**TASK TO COMPLETE:** In the abstract on spin-state energetics of transition metal complexes, which wave function theory method is confirmed to be highly accurate?

EXTRACT TO READ Block Start

Toward accurate spin-state energetics of transition metal complexes

The ability to conclusively predict relative energies of different spin states for transition metal complexes and metal sites in enzymes is highly relevant in (bio)inorganic chemistry, but poses an outstanding challenge for quantum chemical calculations. We discuss representative applications of wave function theory (WFT) and density functional theory (DFT) methods to compelling transition metal complexes and models of active sites in metalloenzymes, aiming not only to resolve some existing controversies with spin-state predictions, but also to develop reliable, yet efficient computational protocols for the problem of spin-state energetics. The presented examples confirm that DFT results are highly dependent on the choice of exchange-correlation functional and the optimal choice is not universal, even when considering different spin-state gaps in the same molecule. Mechanistic consequences of these issues are emphasized for spin-forbidden ligand binding. Among the WFT methods, a high accuracy of the single-reference coupled cluster CCSD(T) method is confirmed by a number of examples studied, including systems with noticeable nondynamic correlation effects. However, we point out that in some cases controversial results are obtained also from WFT calculations calling for further benchmarking of quantum chemistry methods with respect to quantitative experimental data of spin-state energetics. In this regard, the environmental (solvation or crystal packing) effects on relative spin-state energetics must be accounted for when comparing theory with experiment.

EXTRACT TO READ Block End
DATA UNDER STUDY Block Start

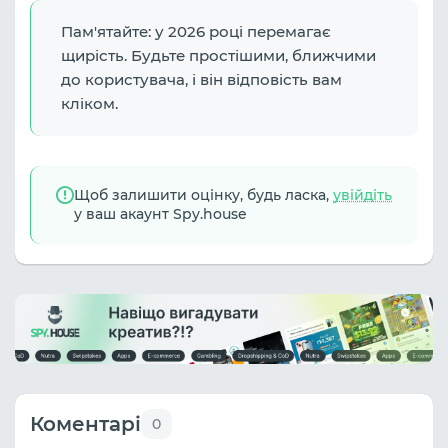
Пам'ятайте: у 2026 році перемагає
щирість. Будьте простішими, ближчими
до користувача, і він відповість вам
кліком.
Щоб залишити оцінку, будь ласка,
увійдіть
у ваш акаунт Spy.house
Коментарі
0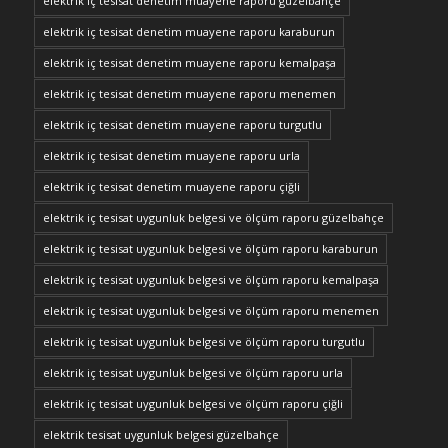
elektrik iç tesisat denetim muayene raporu güzelbahçe
elektrik iç tesisat denetim muayene raporu karaburun
elektrik iç tesisat denetim muayene raporu kemalpaşa
elektrik iç tesisat denetim muayene raporu menemen
elektrik iç tesisat denetim muayene raporu turgutlu
elektrik iç tesisat denetim muayene raporu urla
elektrik iç tesisat denetim muayene raporu çiğli
elektrik iç tesisat uygunluk belgesi ve ölçüm raporu güzelbahçe
elektrik iç tesisat uygunluk belgesi ve ölçüm raporu karaburun
elektrik iç tesisat uygunluk belgesi ve ölçüm raporu kemalpaşa
elektrik iç tesisat uygunluk belgesi ve ölçüm raporu menemen
elektrik iç tesisat uygunluk belgesi ve ölçüm raporu turgutlu
elektrik iç tesisat uygunluk belgesi ve ölçüm raporu urla
elektrik iç tesisat uygunluk belgesi ve ölçüm raporu çiğli
elektrik tesisat uygunluk belgesi güzelbahçe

DATA UNDER STUDY Block End

**RESULT OF THIS EXERCISE:** The single-reference coupled cluster CCSD(T) method.